• [Selected excerpt]:
%%

This past Thursday was Thanksgiving. This is a time of year when, hopefully, we all take stock of our lives and realize, indeed, how truly blessed we are. As we prepare for the upcoming Advent Season and the anticipation of the arrival of Christmas I realize that another year is drawing to a close. It seems a good time to look back and reflect on the events that have shaped my life this year.
Some years are more life altering than others in our lives, to be sure. Some years change and remake us. Some years are years of transition. 2010 has been such a year for me. In addition to hitting the Big 5-0 this year, I also launched my youngest child into the world and faced down the proverbial empty nest. The long journey with my best friend who is grappling with advanced breast cancer is now in its final stages, and I have faced transition issues both at work and at church which have been stressful. I won't pretend that any of this has been easy, but what I have found is that out of darkness comes light, and that there is truth in what scripture teaches: "My grace is sufficient for thee".
The biggest lesson this year that I have learned is that of God's provision. And it is this that I am most thankful for. For when I began to falter, and when it all just seemed like too much, into that space God reached down and extended His hand. He provided for my need. He saw me struggling and interceded. This is both humbling and awe inspiring to realize. It reminds me so much of what we sing sometimes on Sunday- "Who Am I ": "Who am I, that the Lord of all the earth, would care to know my name, would care to feel my hurt? Who am I, that the Bright and Morning Star, would choose to light the way, for my every wandering heart? ". Never have these words come more alive for me than in the past several months. This I have found to be absolutely true- "still you hear me when I'm calling, Lord you catch me when I'm falling, and you've told me who I am- I am yours".

%%

• [Exercise 1]:
Answer these questions about the Thanksgiving reflection, one per line:
(a) What birthday milestone did the writer reach in 2010?
(b) What does the writer call the biggest lesson learned this year?
(c) What is the title of the song the writer mentions singing on Sunday?
• [Exercise 2]:
Write the next paragraph of the Thanksgiving reflection, picking up after its final sentence.

• [Records shown]:
%%

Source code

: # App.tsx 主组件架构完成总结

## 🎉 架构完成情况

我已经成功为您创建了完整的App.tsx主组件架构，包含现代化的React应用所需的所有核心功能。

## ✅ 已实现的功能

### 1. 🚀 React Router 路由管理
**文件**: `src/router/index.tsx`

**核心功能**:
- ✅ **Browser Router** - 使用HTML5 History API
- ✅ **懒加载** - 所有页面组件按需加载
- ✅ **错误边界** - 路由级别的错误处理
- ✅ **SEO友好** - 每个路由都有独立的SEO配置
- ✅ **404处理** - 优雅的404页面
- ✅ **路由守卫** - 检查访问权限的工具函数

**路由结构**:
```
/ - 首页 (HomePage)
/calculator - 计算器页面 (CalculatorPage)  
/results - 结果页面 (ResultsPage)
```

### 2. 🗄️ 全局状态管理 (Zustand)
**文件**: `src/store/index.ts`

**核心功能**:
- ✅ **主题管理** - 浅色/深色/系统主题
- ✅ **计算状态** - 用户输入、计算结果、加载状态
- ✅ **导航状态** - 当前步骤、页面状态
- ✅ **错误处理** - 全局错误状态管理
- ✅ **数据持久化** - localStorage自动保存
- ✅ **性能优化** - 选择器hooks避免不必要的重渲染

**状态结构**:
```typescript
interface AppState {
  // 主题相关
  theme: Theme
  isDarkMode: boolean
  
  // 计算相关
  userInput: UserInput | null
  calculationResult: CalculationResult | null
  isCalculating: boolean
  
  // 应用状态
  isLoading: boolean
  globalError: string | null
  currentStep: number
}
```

%%

• [Exercise result 1]:
(a) The Big 5-0.
(b) God's provision.
(c) "Who Am I"

• [Exercise result 2]:
This has been brought home to me in new and wonderfully personal ways recently. I always believed it to be true. But this year I have experienced it firsthand for myself. Thus making a much more powerful impression on me. It is always the things that experience teaches that we retain, rather than merely what we have read or heard about.
The lasting impact of the lessons I have learned is that I know absolutely that God is good in all circumstances, and that He wishes to bless us. He will provide for all that we need. Sometimes even without us having enough sense to ask Him to do so. If that is not something worth giving thanks for, then I don't know what is......Shalom!